Stored data entries:
◆ ◆ ◆
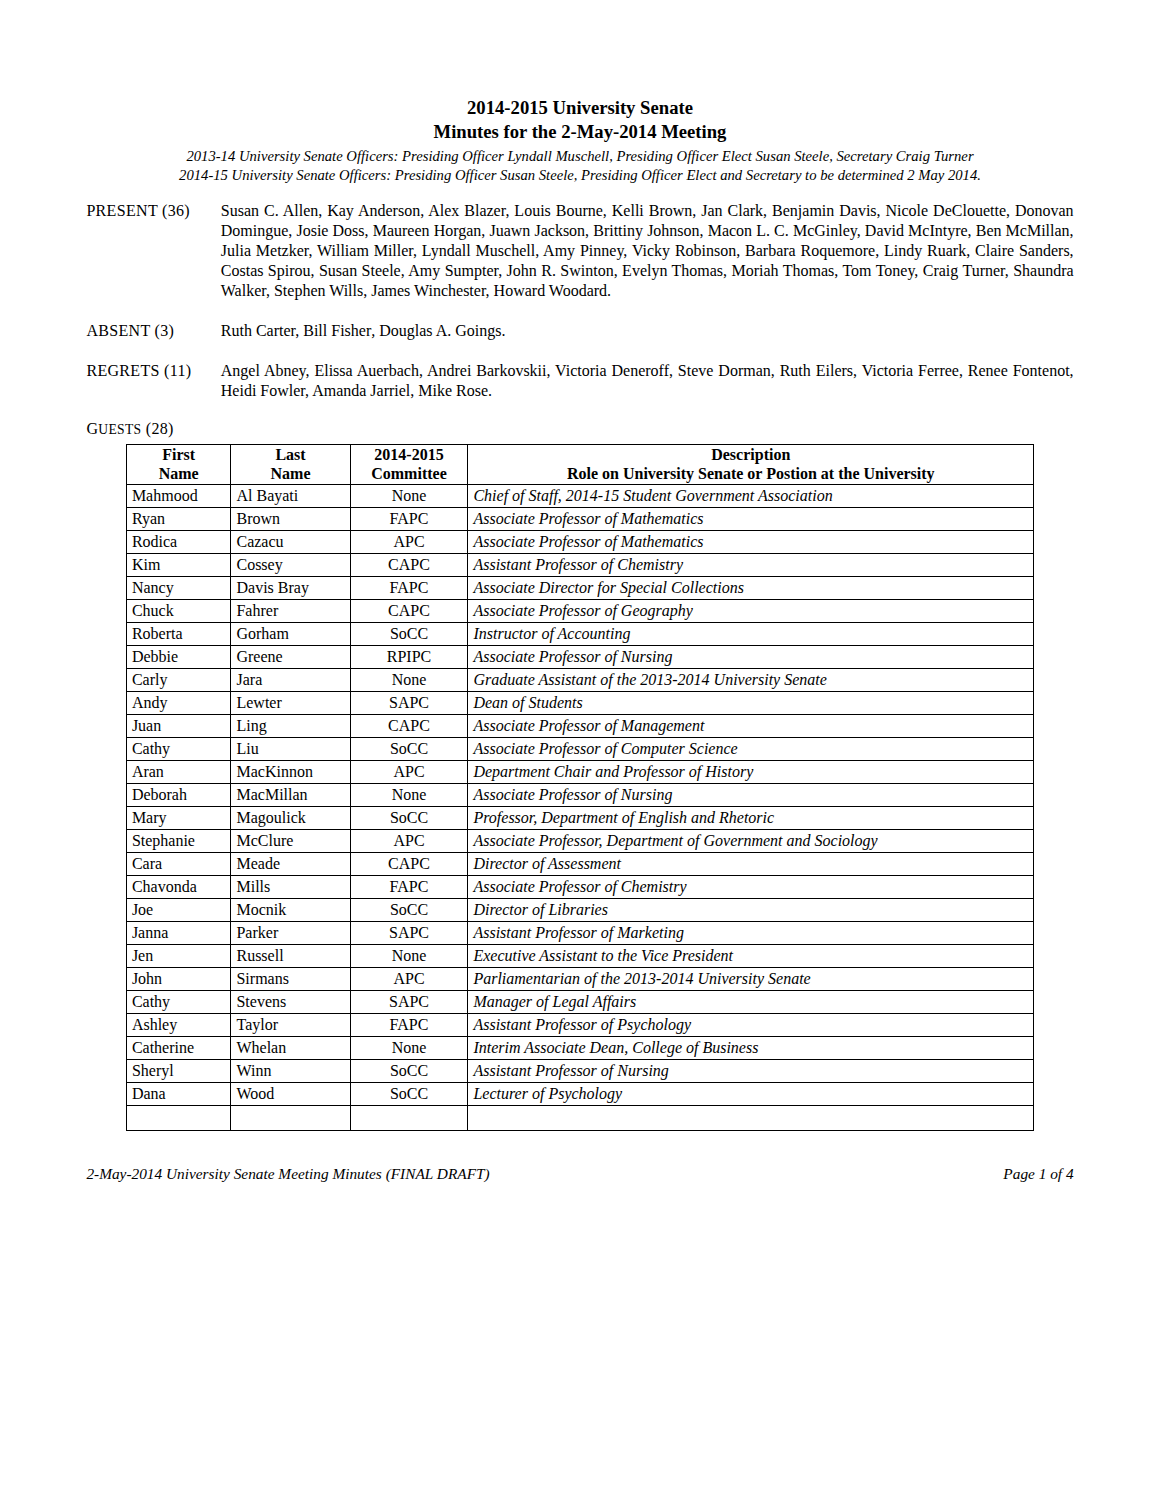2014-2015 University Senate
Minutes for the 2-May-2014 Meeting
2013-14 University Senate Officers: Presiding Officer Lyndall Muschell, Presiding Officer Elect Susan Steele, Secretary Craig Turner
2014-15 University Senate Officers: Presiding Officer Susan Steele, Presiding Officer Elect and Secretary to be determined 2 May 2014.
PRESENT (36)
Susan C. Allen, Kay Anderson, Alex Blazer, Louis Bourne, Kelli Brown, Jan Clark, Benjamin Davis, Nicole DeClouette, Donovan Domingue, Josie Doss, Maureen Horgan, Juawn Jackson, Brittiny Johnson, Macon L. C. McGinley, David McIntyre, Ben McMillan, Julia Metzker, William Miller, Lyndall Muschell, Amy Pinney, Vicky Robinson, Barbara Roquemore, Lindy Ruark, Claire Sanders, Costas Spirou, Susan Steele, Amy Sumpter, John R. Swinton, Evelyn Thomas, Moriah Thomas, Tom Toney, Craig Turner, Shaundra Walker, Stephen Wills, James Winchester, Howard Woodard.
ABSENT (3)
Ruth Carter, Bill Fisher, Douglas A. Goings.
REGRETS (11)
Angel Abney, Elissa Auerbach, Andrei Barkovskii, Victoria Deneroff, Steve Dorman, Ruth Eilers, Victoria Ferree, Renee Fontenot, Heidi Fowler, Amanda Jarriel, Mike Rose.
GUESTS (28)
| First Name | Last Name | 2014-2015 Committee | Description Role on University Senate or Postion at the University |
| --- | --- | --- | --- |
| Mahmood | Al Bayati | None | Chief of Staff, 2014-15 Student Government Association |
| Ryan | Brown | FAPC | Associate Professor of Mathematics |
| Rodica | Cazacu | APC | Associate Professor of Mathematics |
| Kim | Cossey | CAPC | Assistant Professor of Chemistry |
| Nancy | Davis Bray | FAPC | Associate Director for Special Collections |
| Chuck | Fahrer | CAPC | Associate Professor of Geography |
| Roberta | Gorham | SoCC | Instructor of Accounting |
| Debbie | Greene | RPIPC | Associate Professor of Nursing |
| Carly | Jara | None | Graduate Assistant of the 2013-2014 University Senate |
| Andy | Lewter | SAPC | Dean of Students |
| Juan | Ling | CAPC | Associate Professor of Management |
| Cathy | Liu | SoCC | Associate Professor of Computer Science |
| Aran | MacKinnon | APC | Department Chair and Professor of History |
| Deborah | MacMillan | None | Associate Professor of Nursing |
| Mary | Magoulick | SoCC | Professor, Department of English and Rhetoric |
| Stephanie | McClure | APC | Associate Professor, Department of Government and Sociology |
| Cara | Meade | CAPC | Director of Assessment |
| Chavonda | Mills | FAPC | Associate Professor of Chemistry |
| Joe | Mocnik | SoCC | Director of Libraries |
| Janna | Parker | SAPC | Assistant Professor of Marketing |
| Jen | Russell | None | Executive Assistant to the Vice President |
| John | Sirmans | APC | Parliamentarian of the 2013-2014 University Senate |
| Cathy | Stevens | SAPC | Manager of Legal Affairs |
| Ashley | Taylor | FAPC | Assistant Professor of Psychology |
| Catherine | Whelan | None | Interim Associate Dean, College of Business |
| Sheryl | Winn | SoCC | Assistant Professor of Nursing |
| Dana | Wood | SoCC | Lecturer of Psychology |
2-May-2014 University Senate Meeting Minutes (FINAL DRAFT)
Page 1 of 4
◆ ◆ ◆
■ **TASK BRIEF**
Copy only this part of the entries above: the line with "and Rhetoric |", the line with "Legal Affairs |", and the lines between, all exactly as written.

■ **RESPONSE TO THE EXERCISE**
| Mary | Magoulick | SoCC | Professor, Department of English and Rhetoric |
| Stephanie | McClure | APC | Associate Professor, Department of Government and Sociology |
| Cara | Meade | CAPC | Director of Assessment |
| Chavonda | Mills | FAPC | Associate Professor of Chemistry |
| Joe | Mocnik | SoCC | Director of Libraries |
| Janna | Parker | SAPC | Assistant Professor of Marketing |
| Jen | Russell | None | Executive Assistant to the Vice President |
| John | Sirmans | APC | Parliamentarian of the 2013-2014 University Senate |
| Cathy | Stevens | SAPC | Manager of Legal Affairs |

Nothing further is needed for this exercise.